Among the hottest trends

Dwarf hybrids

Dwarf hybrids require less pruning and less space. Popular dwarf hybrids include varieties of peaches, apples, plums, apricots and cherries. However, it is important to choose varieties that do well in our relatively mild winters. Purchase your dwarf hybrids locally for the best results. Local garden centers are familiar with which plants grow most successfully in the SCV’s unique microclimate. 

There is only one true dwarf variety of avocado tree. It is known as Wurtz or by the nickname “Little Cado,” and is a hybrid of Guatemalan and Mexican varieties.

Edible gardens

Consider adding fruit-bearing plants, ornamental vegetables and edible flowers to your landscape. In addition, not all edibles need be for humans, for example plants with berries can attract birds.

Edible flowers include pansies, carnations, chrysanthemums, sunflowers, roses and marigolds. 

Everyone can grow food of some kind, you don’t need a sprawling back yard or acreage to grow fresh food. Container gardens of tomatoes and greens on a balcony can be a good way to unleash your inner “farmer.” 

The easiest vegetables to grow in the SCV are tomatoes, eggplant, peppers, green onions, radishes and beans.

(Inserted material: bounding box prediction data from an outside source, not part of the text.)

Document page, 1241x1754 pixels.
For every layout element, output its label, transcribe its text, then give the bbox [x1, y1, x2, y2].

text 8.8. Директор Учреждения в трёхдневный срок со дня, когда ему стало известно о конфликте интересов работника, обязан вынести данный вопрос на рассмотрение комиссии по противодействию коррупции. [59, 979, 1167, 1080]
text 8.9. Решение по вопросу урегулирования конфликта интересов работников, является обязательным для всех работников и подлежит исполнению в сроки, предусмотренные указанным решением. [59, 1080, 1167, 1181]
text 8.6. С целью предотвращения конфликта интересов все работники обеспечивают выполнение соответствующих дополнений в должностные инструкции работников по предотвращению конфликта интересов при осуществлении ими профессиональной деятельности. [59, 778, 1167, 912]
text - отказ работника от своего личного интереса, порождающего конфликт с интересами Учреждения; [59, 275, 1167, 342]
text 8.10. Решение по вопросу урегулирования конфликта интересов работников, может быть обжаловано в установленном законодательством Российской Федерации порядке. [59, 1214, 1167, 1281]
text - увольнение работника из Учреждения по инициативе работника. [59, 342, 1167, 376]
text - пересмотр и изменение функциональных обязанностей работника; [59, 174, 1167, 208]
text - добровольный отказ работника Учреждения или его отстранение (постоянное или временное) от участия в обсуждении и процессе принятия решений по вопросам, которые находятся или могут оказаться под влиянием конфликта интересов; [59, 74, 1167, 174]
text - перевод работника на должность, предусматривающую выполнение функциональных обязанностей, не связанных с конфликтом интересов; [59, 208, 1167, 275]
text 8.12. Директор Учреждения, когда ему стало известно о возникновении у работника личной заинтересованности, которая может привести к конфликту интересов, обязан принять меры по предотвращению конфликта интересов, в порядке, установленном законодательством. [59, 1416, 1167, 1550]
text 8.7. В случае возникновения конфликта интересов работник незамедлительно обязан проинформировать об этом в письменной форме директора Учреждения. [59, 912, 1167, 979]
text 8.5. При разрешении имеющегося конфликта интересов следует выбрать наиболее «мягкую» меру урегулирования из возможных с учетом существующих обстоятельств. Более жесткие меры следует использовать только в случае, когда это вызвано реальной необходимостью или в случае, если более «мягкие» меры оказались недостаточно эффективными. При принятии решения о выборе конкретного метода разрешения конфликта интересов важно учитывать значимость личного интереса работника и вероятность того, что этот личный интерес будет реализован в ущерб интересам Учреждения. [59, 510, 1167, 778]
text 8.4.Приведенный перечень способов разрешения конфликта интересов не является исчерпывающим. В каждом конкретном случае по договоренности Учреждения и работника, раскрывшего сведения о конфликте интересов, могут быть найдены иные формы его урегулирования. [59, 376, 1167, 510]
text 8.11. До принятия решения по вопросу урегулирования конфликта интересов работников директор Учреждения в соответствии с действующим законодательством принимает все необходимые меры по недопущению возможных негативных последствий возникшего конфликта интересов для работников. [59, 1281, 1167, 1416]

Another option to consider is straw-bale gardening. This garden option is gaining in popularity.  As the straw begins to break down, it turns into a rich, compostable planter that’s ideal for growing vegetables, much easier than trying to coax veggies from the SCV’s heavy clay soil. 

Dark foliage

Many gardeners want to stand out with unique and different plants to replace cookie-cutter suburban home gardens. One trend is the idea of including plants with red, purple or black leaves. These striking plants can include purple cultivars of basil (Ocimum basilicum) and ornamental pepper (Capsicum annuum). Dark plants are most noticeable in full sun, so plant them accordingly. 

Unusual succulents 

Water-wise gardening is continuing to gain in popularity, especially throughout the southwest. However, gardeners are increasingly looking for lesser-known succulents that offer interesting shapes, textures and growth habits. Succulents are also perfect for small-space gardening, on a balcony, patio or that unused “side” yard. 

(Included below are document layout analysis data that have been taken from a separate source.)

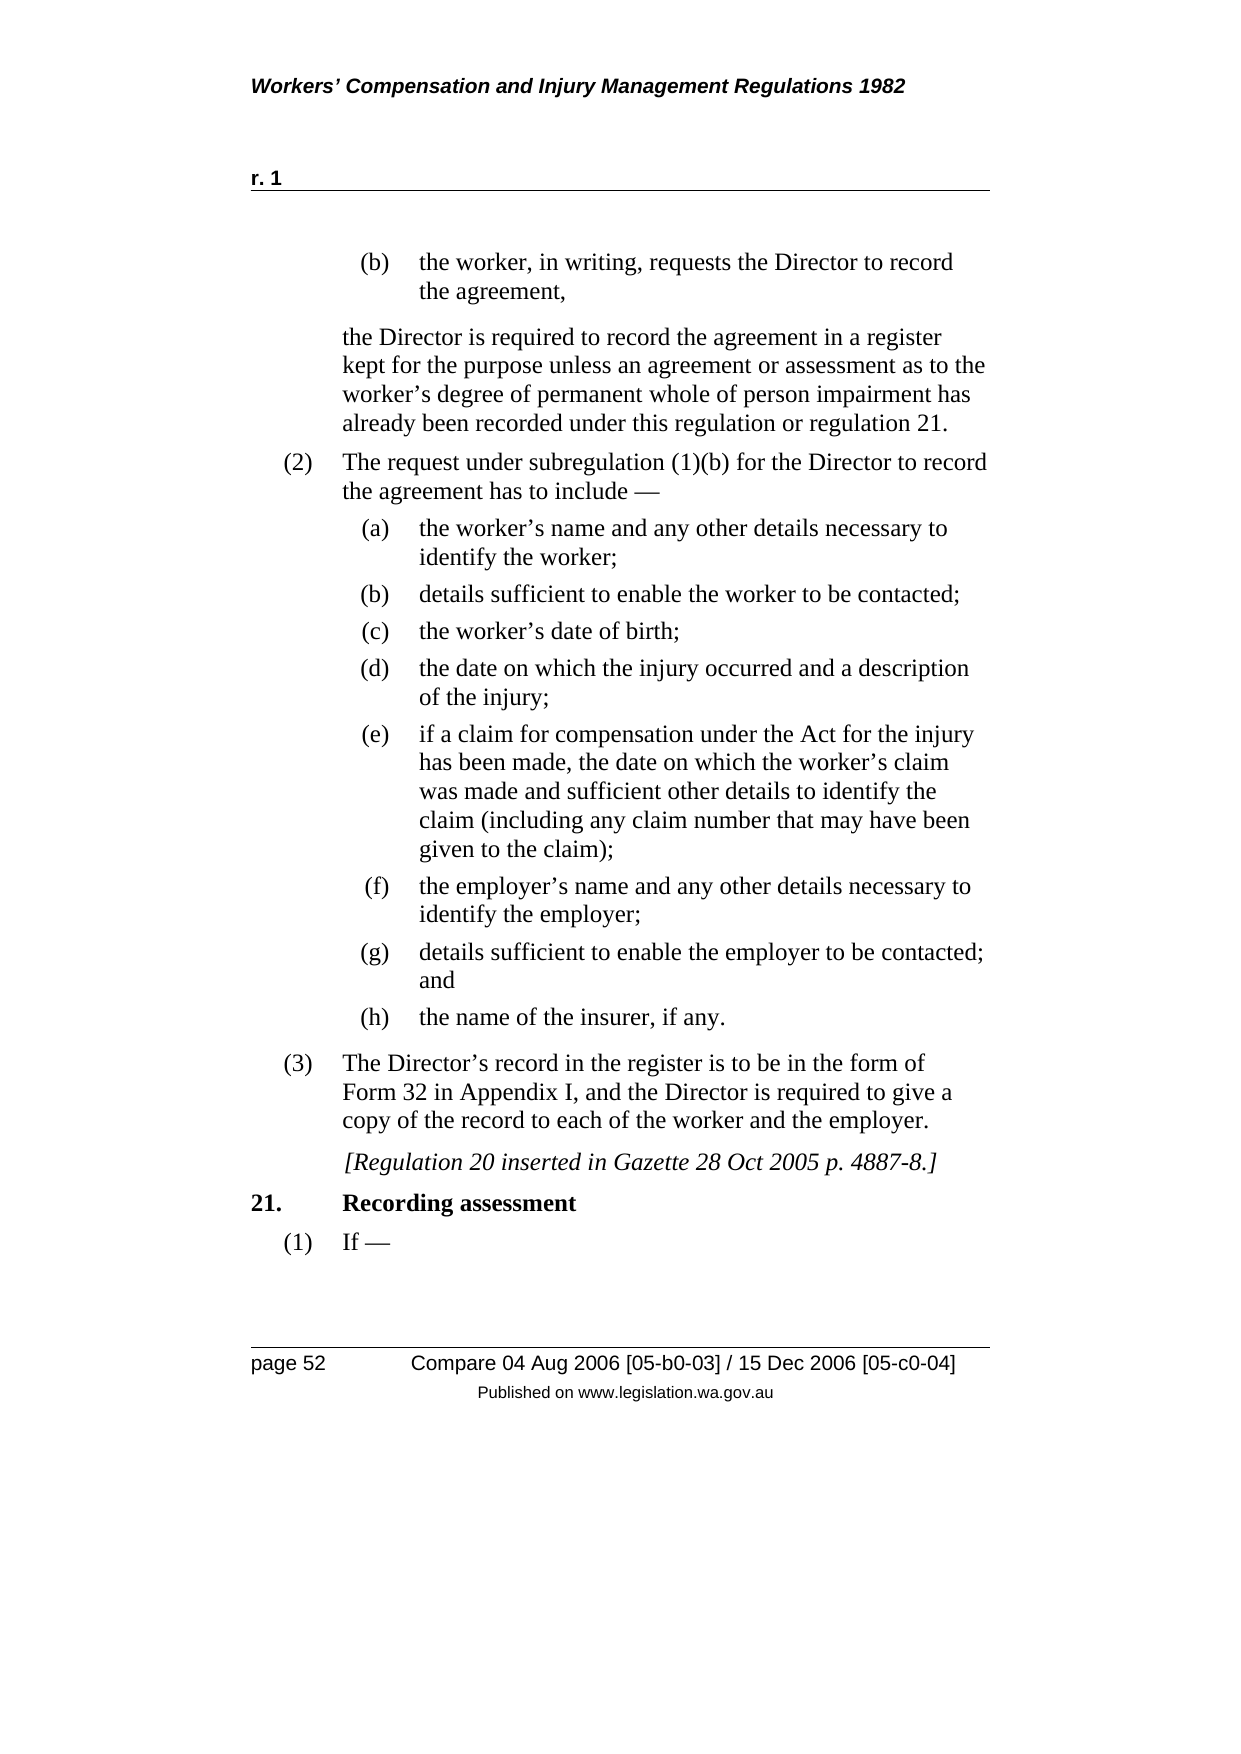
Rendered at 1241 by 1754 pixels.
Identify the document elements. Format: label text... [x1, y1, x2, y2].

text (3) The Director’s record in the register is to be in the form of Form 32 in Appendix I, and the Director is required to give a copy of the record to each of the worker and the employer. [251, 1048, 990, 1134]
text the Director is required to record the agreement in a register kept for the purpose unless an agreement or assessment as to the worker’s degree of permanent whole of person impairment has already been recorded under this regulation or regulation 21. [251, 322, 990, 437]
text (f) the employer’s name and any other details necessary to identify the employer; [251, 871, 990, 928]
subtitle 21. Recording assessment [251, 1188, 990, 1217]
text (b) the worker, in writing, requests the Director to record the agreement, [251, 247, 990, 305]
text (h) the name of the insurer, if any. [251, 1002, 990, 1031]
text (e) if a claim for compensation under the Act for the injury has been made, the date on which the worker’s claim was made and sufficient other details to identify the claim (including any claim number that may have been given to the claim); [251, 719, 990, 862]
text (d) the date on which the injury occurred and a description of the injury; [251, 653, 990, 710]
text (c) the worker’s date of birth; [251, 616, 990, 644]
text (2) The request under subregulation (1)(b) for the Director to record the agreement has to include — [251, 447, 990, 504]
text (1) If — [251, 1227, 990, 1256]
text [Regulation 20 inserted in Gazette 28 Oct 2005 p. 4887-8.] [251, 1147, 990, 1175]
text (a) the worker’s name and any other details necessary to identify the worker; [251, 513, 990, 570]
text (g) details sufficient to enable the employer to be contacted; and [251, 937, 990, 994]
text (b) details sufficient to enable the worker to be contacted; [251, 579, 990, 607]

With California now officially experiencing another drought, water-wise gardening is more important than ever before.

One suggestion is Aeonium tabuliforme, or dinner plate aeonium, which grows round and flat and makes a wonderful container plant. Bishop’s cap (Astrophytum myriostigma) is perfect for walkways because it has no thorns and Copiapoa tenuissima is a beautiful succulent, suitable for any garden. 

For more information on succulents visit OASIS Water Efficient Gardens in Escondido, www.oasis-plants.com.

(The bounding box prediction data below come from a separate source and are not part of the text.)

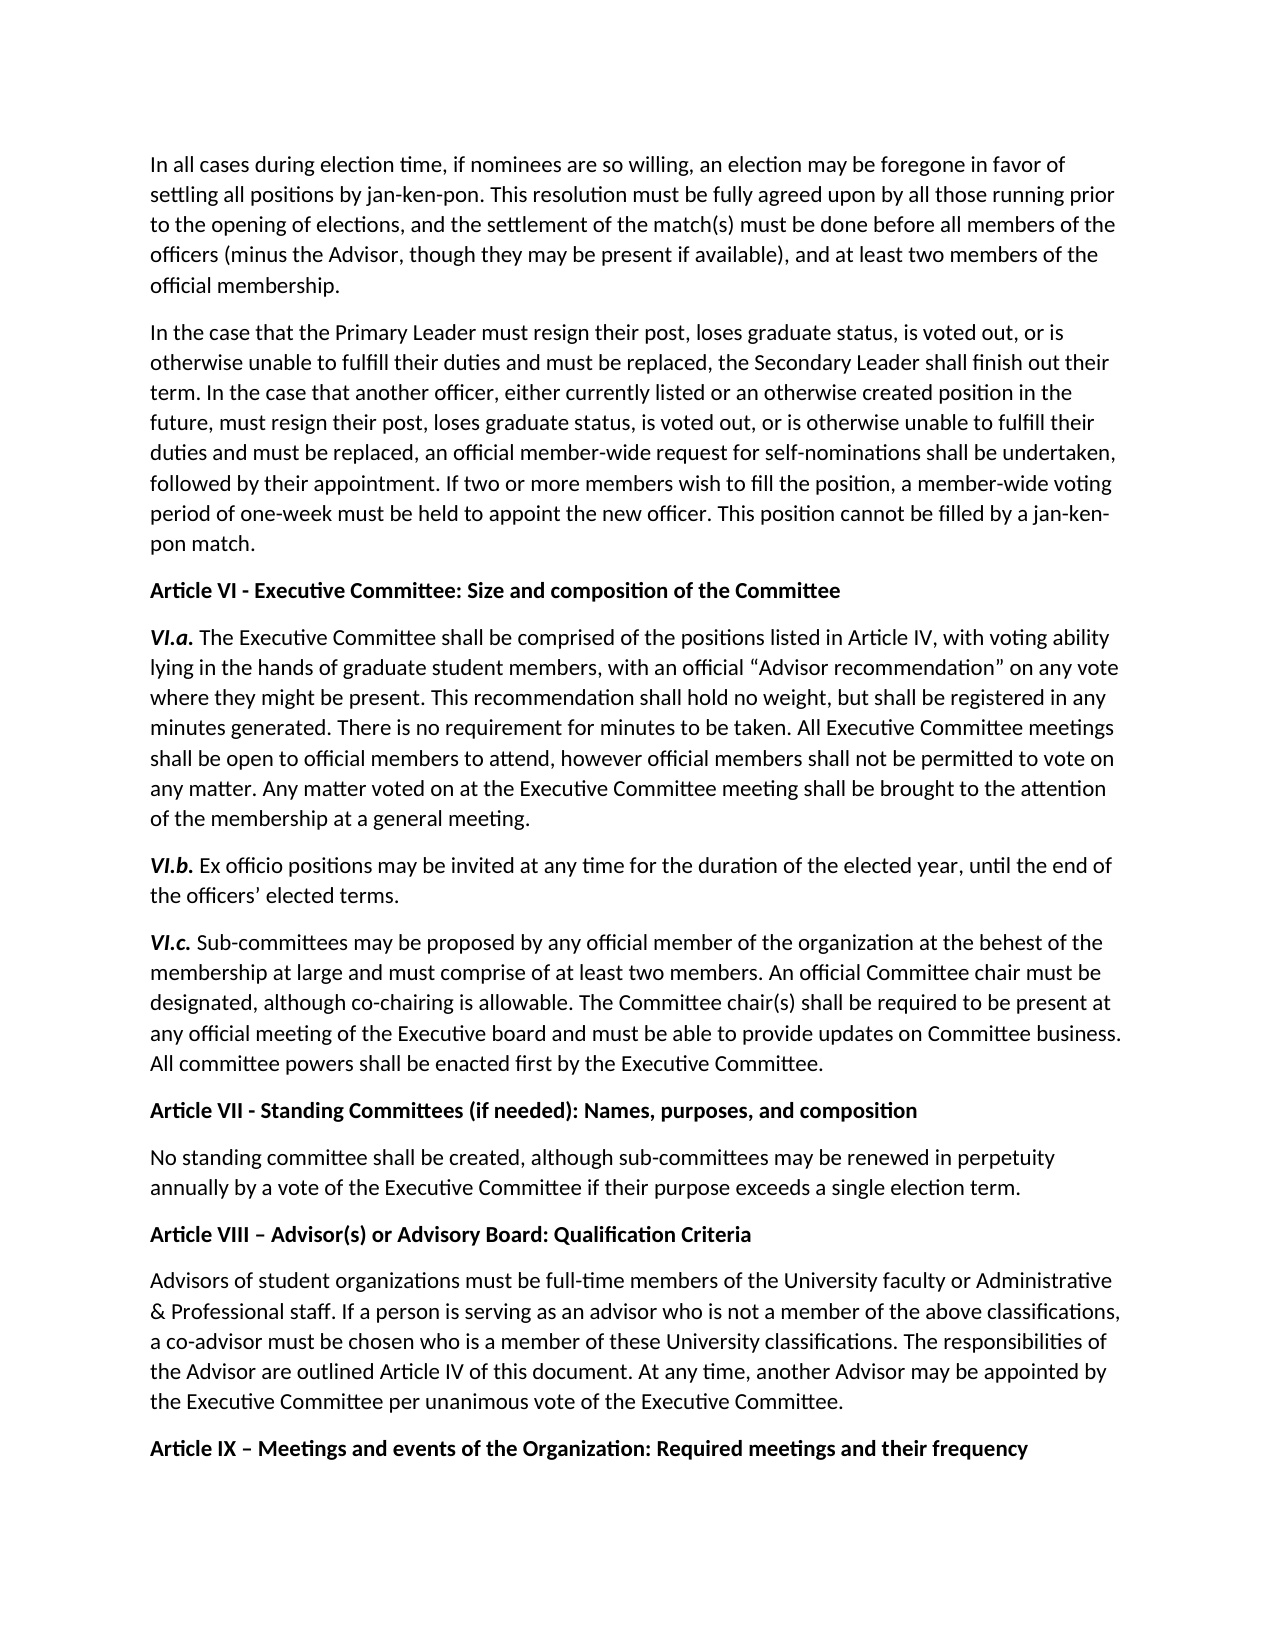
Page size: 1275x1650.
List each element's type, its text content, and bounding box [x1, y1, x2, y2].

text Advisors of student organizations must be full-time members of the University faculty or Administrative & Professional staff. If a person is serving as an advisor who is not a member of the above classifications, a co-advisor must be chosen who is a member of these University classifications. The responsibilities of the Advisor are outlined Article IV of this document. At any time, another Advisor may be appointed by the Executive Committee per unanimous vote of the Executive Committee. [150, 1267, 1125, 1416]
text Article VI - Executive Committee: Size and composition of the Committee [150, 576, 1125, 604]
text Article VIII – Advisor(s) or Advisory Board: Qualification Criteria [150, 1220, 1125, 1248]
text In all cases during election time, if nominees are so willing, an election may be foregone in favor of settling all positions by jan-ken-pon. This resolution must be fully agreed upon by all those running prior to the opening of elections, and the settlement of the match(s) must be done before all members of the officers (minus the Advisor, though they may be present if available), and at least two members of the official membership. [150, 150, 1125, 299]
text Article VII - Standing Committees (if needed): Names, purposes, and composition [150, 1096, 1125, 1124]
text Article IX – Meetings and events of the Organization: Required meetings and their frequency [150, 1434, 1125, 1462]
text No standing committee shall be created, although sub-committees may be renewed in perpetuity annually by a vote of the Executive Committee if their purpose exceeds a single election term. [150, 1143, 1125, 1201]
text VI.a. The Executive Committee shall be comprised of the positions listed in Article IV, with voting ability lying in the hands of graduate student members, with an official “Advisor recommendation” on any vote where they might be present. This recommendation shall hold no weight, but shall be registered in any minutes generated. There is no requirement for minutes to be taken. All Executive Committee meetings shall be open to official members to attend, however official members shall not be permitted to vote on any matter. Any matter voted on at the Executive Committee meeting shall be brought to the attention of the membership at a general meeting. [150, 623, 1125, 832]
text VI.c. Sub-committees may be proposed by any official member of the organization at the behest of the membership at large and must comprise of at least two members. An official Committee chair must be designated, although co-chairing is allowable. The Committee chair(s) shall be required to be present at any official meeting of the Executive board and must be able to provide updates on Committee business. All committee powers shall be enacted first by the Executive Committee. [150, 928, 1125, 1077]
text VI.b. Ex officio positions may be invited at any time for the duration of the elected year, until the end of the officers’ elected terms. [150, 851, 1125, 909]
text In the case that the Primary Leader must resign their post, loses graduate status, is voted out, or is otherwise unable to fulfill their duties and must be replaced, the Secondary Leader shall finish out their term. In the case that another officer, either currently listed or an otherwise created position in the future, must resign their post, loses graduate status, is voted out, or is otherwise unable to fulfill their duties and must be replaced, an official member-wide request for self-nominations shall be undertaken, followed by their appointment. If two or more members wish to fill the position, a member-wide voting period of one-week must be held to appoint the new officer. This position cannot be filled by a jan-ken-pon match. [150, 318, 1125, 557]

Landscape for a changing climate

In Southern California fire-proof landscape education has taken on new importance with the recent spate of wildfires. If you haven’t taken down that huge Mexican palm tree growing next to your home, the one that turns into a blazing roman candle during a brushfire, now is the time. If you won’t cut it down, at least keep it trimmed. 

Other tips: on’t plant ornamental grass or high-resin plants — junipers, conifers or evergreens — close to your house, choose low-growing plants with a high moisture content that makes them less flammable.

Attract butterflies and bees

Butterfly gardens have been a “thing” for a while. Now bee gardens are getting a lot of buzz. To attract butterflies and bees plant bee balm, cosmos, echinacea, snapdragons foxglove, hosta, zinnias, sedum, asters, witch hazel and goldenrod.

Wilder gardens

Highly manicured lawns and gardens are a thing of the past. Longer lawns and wilder, more natural-looking gardens are gaining in popularity. Experts suggest these changes will encourage beneficial insects and improve the health of your garden.

Instead of trimming or pruning shrubs, allow them to grow to their natural shapes. In addition, allowing a few weeds to flower is no longer a gardening taboo.